> **Document passage**
Hope it helps. Regards
Olalla Nieto Faza
Try gOpenMol
Jim
Hi Don
I know exactly the problem you're having, I had the same thing myself last year. I use gOpenMol http://www.csc.fi/gopenmol/ - it isn't the easiest thing in the world to learn to use, but if you download the manual (I can't attach it as it is 10Mb) then look at page 203 for the animation instructions. In fact the whole of app. 5 (starts on page 195) is what I use all the time. I found that I had to use the stand alone version of xvibs. If you download it and install it and then can't figure out how to get it to work then let me know and I'll try to write out how I do it for animations of vibrations. I guess that you're wanting to have them in talks - the mpeg is usually under 200kb in size so it is really good.
Hope this is of help to you
Roma
Hi,
to animate frequencies we use molden. But for recording the video to play it in presentations we found is useful to use HyperCam (not HyperChem of course!). This is a general screen-recorder like a screen capture tool which recorders videos with up to 15 frames per second (I think). If your machine is fast enough (pentium 600) to animate the frequencies and record them at the same time you will get a standard avi file which can be edited with any video editing software.
Regards
Eike Huebner
HyperChem with HyperCam should be able to do this from a checkpoint file. I think you can save it as an *.avi file to input into PowerPoint. I did this a couple of years ago with a simple CO2 mode. The movie is not great quality, but the graphics were acceptable.

> **Data provided**
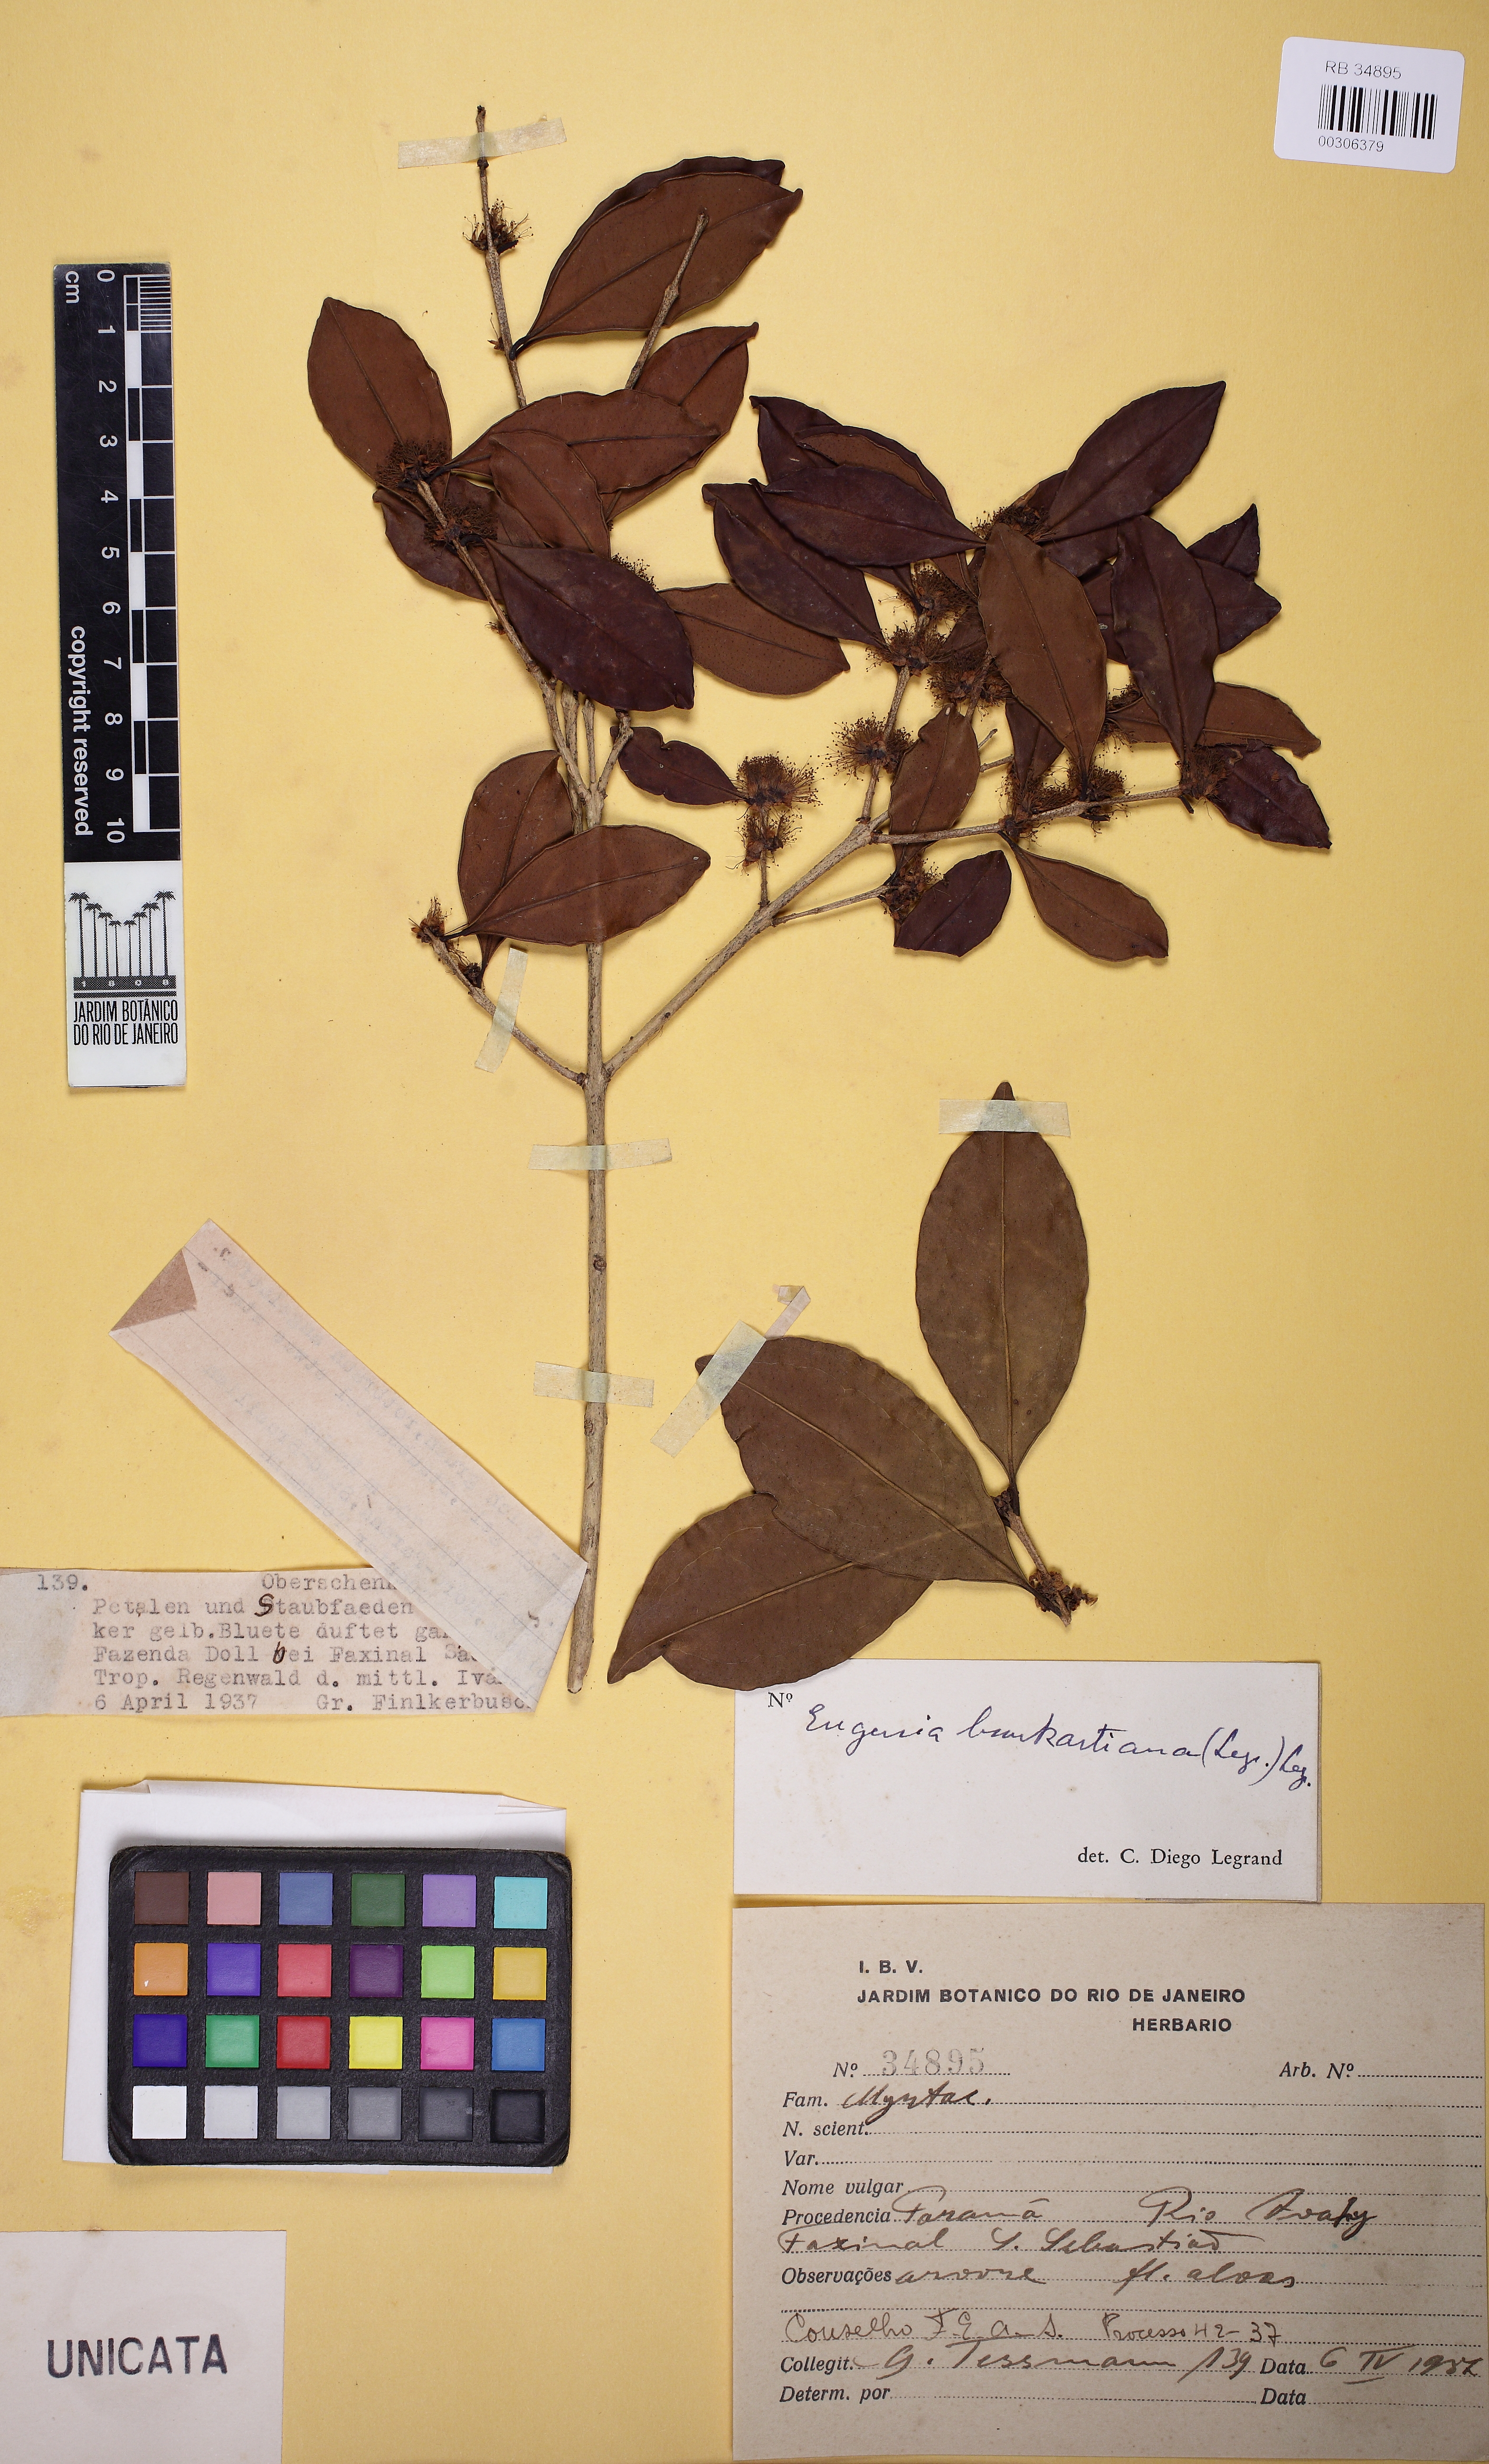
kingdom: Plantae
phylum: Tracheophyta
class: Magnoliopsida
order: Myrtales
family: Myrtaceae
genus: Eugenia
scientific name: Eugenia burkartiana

> **Problem description**
In the thread about animating vibrational frequencies, rename "molden" to "Molden" and give everything from "Hope this is" down to "video editing software." again.

> **Written reply**
Hope this is of help to you
Roma
Hi,
to animate frequencies we use Molden. But for recording the video to play it in presentations we found is useful to use HyperCam (not HyperChem of course!). This is a general screen-recorder like a screen capture tool which recorders videos with up to 15 frames per second (I think). If your machine is fast enough (pentium 600) to animate the frequencies and record them at the same time you will get a standard avi file which can be edited with any video editing software.